:: TEXT PASSAGE ::
-.-.-

Farmers from the counties of Uasin Gishu and Bungoma are part of the beneficiaries of the 5.1 billion shillings fund that was disbursed by the European Union and the government of Denmark through the AgriBiz programme.
The fund has benefitted 200 youth and women in agribusiness activities in the two counties by providing proof of concept grants and results-based financing to assist the farmers in commercialization.
The fund that is managed by Kenya Climate Innovation Center (KCIC) is benefiting individuals, self-help groups and community-based organisations that are involved in different animals and crops value chains.
Speaking during a visit to the two counties this week, Dr. Edward Mungai the CEO of KCIC has said that the overall idea is to create 17,000 jobs in Kenya in the next four years and to ensure that agriculture becomes a lucrative business for the youth.
“The overall idea is to make agriculture cool and to ensure that youth in Kenya take it as a career,” he said during a courtesy call to Uasin Gishu Deputy Governor Daniel Chemno.
“In Uasin Gishu alone, we have supported over 111 farmers groups through a funding of 10 million shillings, with 17 million shillings slated for disbursement before the end of September.” The climate change organisation has also set a business incubation hub at the AMS in Eldoret to further support farmers with incubation.

-.-.-

:: TASKS ::
A) How many jobs does the CEO of KCIC say the overall idea is to create in Kenya, according to the passage on the AgriBiz fund?
B) Return the part of the passage on the AgriBiz fund that opens with the words containing "Speaking during a" and closes with "Governor Daniel Chemno.".

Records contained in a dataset

-.-.-

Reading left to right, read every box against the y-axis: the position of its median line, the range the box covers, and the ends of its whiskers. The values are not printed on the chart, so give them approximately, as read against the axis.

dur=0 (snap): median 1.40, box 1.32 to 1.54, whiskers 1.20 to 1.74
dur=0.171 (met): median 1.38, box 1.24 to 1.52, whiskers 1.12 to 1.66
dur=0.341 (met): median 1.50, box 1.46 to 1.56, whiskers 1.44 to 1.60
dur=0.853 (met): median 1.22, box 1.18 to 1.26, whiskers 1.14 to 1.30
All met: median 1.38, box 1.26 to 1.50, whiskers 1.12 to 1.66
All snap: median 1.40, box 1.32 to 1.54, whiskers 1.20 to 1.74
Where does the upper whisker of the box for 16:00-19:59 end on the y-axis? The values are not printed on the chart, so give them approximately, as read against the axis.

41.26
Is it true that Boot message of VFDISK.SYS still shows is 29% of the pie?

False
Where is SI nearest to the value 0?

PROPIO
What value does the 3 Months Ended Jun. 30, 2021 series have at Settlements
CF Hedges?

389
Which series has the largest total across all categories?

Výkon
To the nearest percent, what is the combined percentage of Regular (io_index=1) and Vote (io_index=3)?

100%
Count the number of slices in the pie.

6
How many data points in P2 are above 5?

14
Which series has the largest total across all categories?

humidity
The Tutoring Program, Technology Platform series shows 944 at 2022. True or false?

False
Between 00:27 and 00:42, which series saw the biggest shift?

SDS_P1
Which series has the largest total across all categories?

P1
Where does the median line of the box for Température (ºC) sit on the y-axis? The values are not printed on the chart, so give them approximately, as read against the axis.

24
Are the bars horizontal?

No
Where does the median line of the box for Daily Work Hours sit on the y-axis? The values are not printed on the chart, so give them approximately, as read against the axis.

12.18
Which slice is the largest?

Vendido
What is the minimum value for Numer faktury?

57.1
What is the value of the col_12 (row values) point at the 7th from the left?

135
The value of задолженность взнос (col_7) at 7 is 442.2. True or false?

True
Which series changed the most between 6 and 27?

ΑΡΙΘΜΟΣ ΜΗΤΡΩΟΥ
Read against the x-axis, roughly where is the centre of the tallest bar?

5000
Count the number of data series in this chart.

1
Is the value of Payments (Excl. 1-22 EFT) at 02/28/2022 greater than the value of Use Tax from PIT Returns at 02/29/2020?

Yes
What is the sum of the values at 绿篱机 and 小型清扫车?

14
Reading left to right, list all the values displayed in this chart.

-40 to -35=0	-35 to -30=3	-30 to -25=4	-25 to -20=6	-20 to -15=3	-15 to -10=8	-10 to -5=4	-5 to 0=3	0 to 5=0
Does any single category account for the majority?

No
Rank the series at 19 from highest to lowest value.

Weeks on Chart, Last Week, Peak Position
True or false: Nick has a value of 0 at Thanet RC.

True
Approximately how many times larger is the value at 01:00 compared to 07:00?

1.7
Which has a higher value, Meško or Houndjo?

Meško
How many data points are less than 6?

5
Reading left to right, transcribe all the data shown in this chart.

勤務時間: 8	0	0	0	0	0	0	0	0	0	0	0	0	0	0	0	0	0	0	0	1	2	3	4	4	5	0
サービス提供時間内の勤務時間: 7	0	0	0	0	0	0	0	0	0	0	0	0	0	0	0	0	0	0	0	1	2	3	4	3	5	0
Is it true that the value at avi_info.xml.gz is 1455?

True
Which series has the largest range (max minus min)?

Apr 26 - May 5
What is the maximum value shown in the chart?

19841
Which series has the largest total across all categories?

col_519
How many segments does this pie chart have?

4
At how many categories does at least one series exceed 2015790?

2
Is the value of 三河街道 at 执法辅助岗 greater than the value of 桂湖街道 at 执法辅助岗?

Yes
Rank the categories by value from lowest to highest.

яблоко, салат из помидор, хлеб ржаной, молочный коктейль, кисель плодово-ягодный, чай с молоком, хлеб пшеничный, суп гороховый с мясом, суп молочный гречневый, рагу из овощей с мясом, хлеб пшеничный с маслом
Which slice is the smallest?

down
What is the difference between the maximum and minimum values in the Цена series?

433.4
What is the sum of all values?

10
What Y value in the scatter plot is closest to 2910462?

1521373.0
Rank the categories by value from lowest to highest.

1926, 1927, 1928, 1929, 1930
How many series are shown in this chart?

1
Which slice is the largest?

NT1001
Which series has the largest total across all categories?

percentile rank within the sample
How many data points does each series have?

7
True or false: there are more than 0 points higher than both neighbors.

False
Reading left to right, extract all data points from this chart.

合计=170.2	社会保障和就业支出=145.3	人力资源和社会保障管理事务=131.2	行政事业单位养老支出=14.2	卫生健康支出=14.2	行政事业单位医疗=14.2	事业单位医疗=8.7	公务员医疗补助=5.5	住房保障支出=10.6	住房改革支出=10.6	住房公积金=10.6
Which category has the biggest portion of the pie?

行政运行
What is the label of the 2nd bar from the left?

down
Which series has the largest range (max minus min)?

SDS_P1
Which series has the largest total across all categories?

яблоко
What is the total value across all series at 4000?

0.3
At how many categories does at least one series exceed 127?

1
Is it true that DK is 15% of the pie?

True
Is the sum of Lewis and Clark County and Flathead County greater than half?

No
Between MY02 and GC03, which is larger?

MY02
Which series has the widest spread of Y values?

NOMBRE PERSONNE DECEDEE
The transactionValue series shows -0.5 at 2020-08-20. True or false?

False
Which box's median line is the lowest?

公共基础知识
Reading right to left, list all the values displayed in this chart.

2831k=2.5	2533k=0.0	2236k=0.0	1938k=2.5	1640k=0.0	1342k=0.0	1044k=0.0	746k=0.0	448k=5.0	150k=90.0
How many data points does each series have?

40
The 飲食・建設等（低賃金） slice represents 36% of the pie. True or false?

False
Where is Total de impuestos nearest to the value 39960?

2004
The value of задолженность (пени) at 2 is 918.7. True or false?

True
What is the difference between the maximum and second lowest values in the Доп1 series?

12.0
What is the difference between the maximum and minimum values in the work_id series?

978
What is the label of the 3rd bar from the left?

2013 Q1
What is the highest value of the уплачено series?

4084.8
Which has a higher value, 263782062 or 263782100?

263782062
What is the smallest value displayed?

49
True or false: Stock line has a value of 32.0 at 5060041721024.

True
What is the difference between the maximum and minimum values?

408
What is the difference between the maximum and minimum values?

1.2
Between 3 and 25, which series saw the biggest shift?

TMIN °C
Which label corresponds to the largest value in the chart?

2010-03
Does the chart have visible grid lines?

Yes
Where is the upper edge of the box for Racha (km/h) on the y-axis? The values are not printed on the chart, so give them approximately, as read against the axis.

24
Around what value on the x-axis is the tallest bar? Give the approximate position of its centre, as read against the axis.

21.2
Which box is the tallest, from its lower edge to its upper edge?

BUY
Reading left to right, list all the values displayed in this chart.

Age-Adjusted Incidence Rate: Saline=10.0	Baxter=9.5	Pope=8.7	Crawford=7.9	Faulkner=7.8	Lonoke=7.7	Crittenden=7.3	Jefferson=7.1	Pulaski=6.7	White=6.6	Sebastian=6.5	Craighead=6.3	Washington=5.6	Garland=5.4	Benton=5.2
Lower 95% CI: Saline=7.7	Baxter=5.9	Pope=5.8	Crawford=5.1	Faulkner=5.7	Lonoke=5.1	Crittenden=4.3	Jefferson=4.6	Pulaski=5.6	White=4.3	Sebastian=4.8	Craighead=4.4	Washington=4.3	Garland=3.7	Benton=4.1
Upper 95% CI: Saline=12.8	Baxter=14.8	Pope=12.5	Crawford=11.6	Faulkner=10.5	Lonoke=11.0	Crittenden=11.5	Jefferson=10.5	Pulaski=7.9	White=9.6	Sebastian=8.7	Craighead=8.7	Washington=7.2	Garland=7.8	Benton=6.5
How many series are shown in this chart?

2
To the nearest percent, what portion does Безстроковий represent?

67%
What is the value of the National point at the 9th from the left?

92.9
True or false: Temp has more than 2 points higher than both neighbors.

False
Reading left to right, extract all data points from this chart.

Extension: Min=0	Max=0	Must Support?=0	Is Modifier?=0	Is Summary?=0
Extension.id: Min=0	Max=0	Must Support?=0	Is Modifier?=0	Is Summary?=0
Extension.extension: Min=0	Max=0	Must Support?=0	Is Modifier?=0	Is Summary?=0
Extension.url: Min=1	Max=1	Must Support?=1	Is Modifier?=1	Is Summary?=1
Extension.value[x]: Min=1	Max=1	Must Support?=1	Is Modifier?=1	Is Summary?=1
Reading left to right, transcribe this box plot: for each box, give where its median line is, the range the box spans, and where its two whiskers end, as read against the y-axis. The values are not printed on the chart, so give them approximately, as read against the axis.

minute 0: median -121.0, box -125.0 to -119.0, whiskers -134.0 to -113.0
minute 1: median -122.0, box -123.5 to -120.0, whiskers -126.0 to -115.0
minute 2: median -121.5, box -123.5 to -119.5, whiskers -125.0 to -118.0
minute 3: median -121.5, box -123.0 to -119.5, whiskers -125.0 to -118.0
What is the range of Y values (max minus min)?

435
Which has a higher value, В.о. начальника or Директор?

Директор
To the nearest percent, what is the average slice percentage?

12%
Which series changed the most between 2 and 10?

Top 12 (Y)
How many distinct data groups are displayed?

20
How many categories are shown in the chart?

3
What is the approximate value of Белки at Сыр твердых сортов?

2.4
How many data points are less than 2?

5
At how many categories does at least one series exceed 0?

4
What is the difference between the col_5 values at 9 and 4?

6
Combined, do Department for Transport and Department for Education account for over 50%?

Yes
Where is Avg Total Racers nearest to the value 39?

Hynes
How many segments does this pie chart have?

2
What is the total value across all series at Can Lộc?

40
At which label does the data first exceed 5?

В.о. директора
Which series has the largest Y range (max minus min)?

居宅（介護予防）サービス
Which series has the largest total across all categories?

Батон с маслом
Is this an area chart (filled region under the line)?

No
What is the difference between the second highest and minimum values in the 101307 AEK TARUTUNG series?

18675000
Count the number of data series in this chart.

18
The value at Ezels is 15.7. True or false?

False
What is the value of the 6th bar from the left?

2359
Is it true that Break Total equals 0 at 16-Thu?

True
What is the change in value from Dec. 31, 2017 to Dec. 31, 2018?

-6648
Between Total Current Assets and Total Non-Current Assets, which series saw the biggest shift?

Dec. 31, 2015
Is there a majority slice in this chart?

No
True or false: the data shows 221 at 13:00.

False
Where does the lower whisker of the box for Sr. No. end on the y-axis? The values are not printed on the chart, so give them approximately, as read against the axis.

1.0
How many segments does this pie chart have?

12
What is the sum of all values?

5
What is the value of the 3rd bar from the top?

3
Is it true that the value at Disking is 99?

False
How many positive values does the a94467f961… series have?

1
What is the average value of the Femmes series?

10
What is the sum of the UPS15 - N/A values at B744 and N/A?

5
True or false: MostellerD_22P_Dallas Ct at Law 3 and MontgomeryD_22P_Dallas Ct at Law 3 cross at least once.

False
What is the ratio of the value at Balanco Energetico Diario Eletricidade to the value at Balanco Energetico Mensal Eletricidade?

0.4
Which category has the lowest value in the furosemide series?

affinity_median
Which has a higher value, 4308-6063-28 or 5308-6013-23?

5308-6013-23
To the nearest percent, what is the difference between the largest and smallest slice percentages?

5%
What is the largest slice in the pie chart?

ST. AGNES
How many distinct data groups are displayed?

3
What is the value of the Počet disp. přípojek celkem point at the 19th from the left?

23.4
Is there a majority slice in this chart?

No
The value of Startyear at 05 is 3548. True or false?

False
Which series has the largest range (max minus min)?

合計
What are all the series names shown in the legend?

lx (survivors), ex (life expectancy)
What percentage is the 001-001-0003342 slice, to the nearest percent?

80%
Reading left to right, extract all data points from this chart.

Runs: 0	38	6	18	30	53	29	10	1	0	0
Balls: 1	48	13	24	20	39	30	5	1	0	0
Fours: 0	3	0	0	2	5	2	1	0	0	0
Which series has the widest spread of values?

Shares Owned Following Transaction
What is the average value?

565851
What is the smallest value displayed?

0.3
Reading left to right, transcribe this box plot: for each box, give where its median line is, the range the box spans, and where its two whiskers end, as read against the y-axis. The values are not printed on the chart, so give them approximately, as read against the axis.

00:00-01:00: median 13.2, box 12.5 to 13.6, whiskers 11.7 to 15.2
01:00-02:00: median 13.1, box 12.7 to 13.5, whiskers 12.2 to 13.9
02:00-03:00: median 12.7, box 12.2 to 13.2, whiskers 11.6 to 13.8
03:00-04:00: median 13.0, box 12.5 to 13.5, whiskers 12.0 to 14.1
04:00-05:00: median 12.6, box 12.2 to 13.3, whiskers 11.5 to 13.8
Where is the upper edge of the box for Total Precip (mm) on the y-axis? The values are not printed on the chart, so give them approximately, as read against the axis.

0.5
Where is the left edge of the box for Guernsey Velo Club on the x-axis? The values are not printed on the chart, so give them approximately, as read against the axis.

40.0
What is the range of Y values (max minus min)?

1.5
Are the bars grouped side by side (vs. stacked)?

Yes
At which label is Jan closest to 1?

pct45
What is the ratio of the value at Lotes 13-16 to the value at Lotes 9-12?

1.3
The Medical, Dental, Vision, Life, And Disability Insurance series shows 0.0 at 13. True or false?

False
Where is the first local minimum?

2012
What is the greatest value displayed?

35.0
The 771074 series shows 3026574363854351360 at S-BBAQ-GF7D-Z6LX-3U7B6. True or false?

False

-.-.-

:: ANSWERS BY ITEM NUMBER ::
A) 17,000 jobs in the next four years.

B)
Speaking during a visit to the two counties this week, Dr. Edward Mungai the CEO of KCIC has said that the overall idea is to create 17,000 jobs in Kenya in the next four years and to ensure that agriculture becomes a lucrative business for the youth.
“The overall idea is to make agriculture cool and to ensure that youth in Kenya take it as a career,” he said during a courtesy call to Uasin Gishu Deputy Governor Daniel Chemno.